Schnitterin (2), 1982, Ölpastell
Schnitterin (2), 1982, Ölpastell

Zum Problem der Willensfreiheit im Hinblick auf die Vorhersehung Gottes

Eine göttliche Vorherbestimmung aller Dinge im Detail schließt die Liebe und Fürsorge Gottes aus.

Ein Vorherwissen künftiger Entscheidungen und Schicksalswege ohne Einflussnahme ist theoretisch möglich, enthebt aber nicht den Wissenden der Verantwortlichkeit, insbesondere dann, wenn es sich bei diesem Wissenden um Gott handelt.
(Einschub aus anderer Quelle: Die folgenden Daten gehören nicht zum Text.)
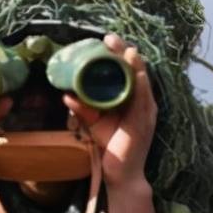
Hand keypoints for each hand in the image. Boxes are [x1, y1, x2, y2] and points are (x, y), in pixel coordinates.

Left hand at [62, 33, 156, 212]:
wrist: (120, 174)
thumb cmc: (109, 147)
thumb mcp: (93, 124)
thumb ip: (82, 109)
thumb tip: (66, 94)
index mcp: (131, 100)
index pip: (127, 72)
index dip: (119, 55)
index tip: (106, 40)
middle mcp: (142, 102)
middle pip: (136, 71)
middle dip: (125, 52)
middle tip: (110, 37)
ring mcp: (146, 111)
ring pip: (142, 81)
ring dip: (134, 63)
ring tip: (125, 48)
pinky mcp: (144, 121)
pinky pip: (143, 98)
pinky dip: (139, 83)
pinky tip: (135, 71)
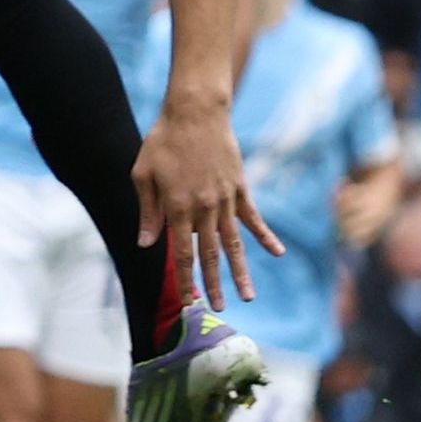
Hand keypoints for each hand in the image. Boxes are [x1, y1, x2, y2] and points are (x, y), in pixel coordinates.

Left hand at [134, 103, 273, 307]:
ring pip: (234, 242)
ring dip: (240, 270)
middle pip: (210, 254)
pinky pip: (254, 218)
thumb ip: (147, 211)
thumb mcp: (143, 174)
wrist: (194, 113)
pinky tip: (277, 253)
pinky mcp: (240, 188)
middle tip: (217, 308)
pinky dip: (265, 236)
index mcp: (177, 207)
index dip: (185, 278)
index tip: (188, 300)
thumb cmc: (162, 142)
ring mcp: (225, 199)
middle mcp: (204, 208)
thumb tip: (146, 244)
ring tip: (248, 296)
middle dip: (213, 283)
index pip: (182, 252)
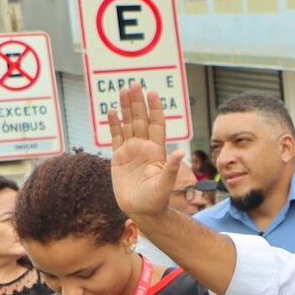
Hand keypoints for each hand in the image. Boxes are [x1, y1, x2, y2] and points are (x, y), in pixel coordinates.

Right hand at [107, 85, 185, 219]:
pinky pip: (116, 137)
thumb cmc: (156, 201)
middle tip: (134, 84)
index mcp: (157, 152)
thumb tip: (182, 153)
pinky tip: (112, 111)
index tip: (153, 93)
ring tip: (124, 91)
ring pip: (128, 124)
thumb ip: (172, 169)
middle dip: (138, 102)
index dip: (155, 109)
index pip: (156, 125)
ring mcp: (131, 151)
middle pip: (141, 120)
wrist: (141, 210)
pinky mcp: (118, 157)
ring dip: (127, 108)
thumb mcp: (165, 185)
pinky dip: (114, 124)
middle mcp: (145, 148)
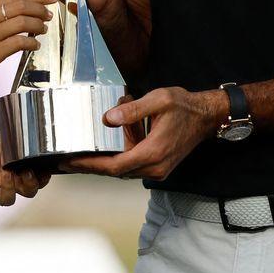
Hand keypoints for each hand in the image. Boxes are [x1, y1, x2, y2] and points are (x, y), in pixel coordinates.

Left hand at [0, 126, 51, 205]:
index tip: (43, 169)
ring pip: (9, 198)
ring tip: (5, 175)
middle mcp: (6, 176)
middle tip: (25, 173)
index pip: (34, 173)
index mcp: (13, 162)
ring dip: (11, 189)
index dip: (42, 175)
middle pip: (27, 191)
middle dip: (30, 185)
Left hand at [61, 87, 226, 180]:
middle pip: (115, 172)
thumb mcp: (158, 100)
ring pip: (123, 171)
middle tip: (66, 162)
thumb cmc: (184, 106)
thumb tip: (107, 119)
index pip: (114, 166)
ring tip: (80, 157)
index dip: (91, 165)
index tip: (71, 161)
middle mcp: (155, 167)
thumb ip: (132, 110)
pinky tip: (105, 149)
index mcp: (153, 152)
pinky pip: (132, 166)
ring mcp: (158, 169)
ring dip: (102, 164)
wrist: (207, 116)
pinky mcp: (159, 166)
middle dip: (90, 167)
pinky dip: (116, 159)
Von einem lebendigen, der Fürsorge fähigen Gott erwartet man nämlich, dass er das drohende äußerste Böse nicht nur passiv hinnimmt, sondern nach Möglichkeit zu verhindern trachtet. Wenn er nun aber alles zuvor vorausgesehen hat, samt seinen eigenen Möglichkeiten und tatsächlichen Handlungen, in das Geschehen einzugreifen, könnte es da nicht sein, dass er, besonders dann, wenn er um die Vergeblichkeit all seiner Eingriffe bei besonders hartnäckigen Menschen weiß, seiner eigenen vorhergesehenen Handlungsweisen und Eingriffe überdrüssig wird und diese ändert, zumal die Möglichkeit, selbst die Initiative zu ergreifen, in seiner eigenen Macht steht? Das Dilemma liegt also darin, dass es für einen Menschen theoretisch sehr wohl möglich ist, als ein Unbeteiligter die Zukunft vorauszusehen, ohne in den freien Willen des beobachteten Handelnden einzugreifen. Dasselbe gilt aber nicht für Gott, in dessen Macht es steht, bei jeder Gelegenheit auf seine Weise Einfluss zu nehmen und das Schicksal zu lenken, sofern er dabei nicht in den freien Willen der handelnden Personen eingreift. Die These, dass Gott in der Lage sei, alle Zukunft bis in die „Unendlichkeit“, und zwar ins kleinste Detail vorherzusehen, birgt die Gefahr in sich, ihm zugleich eine gewollte und souveräne Vorherbestimmung zu unterstellen, da er selbst als Handelnder nie ausgeschlossen werden kann. Als Erster hat der Kirchenvater Augustinus diesen gefährlichen Weg einer aus menschlicher Sicht folgerichtigen Logik beschritten, indem er behauptete, Gott habe in seiner souveränen Voraussicht auch das Unheil und Verderben eines gewissen, ja sogar des größten Teils der Menschheit vorherbestimmt. Ein unmenschliches, ja teuflisches Gottesbild war die Folge. Augustinus ist erst nach einer längeren Entwicklungsperiode zu diesem Gedanken gekommen. Ursprünglich vertrat er die Ansichten seiner christlichen Vorgänger, dass Vorhersehung und Vorherbestimmung auch bei Gott prinzipiell zweierlei seien, bis ihm später offenbar das scheinbare Missverhältnis beider Begriffe, bezogen auf Gott, ins Auge fiel und er daran ging, beide Begriffe auf Kosten von Liebe und Gerechtigkeit Gottes zu vereinheitlichen.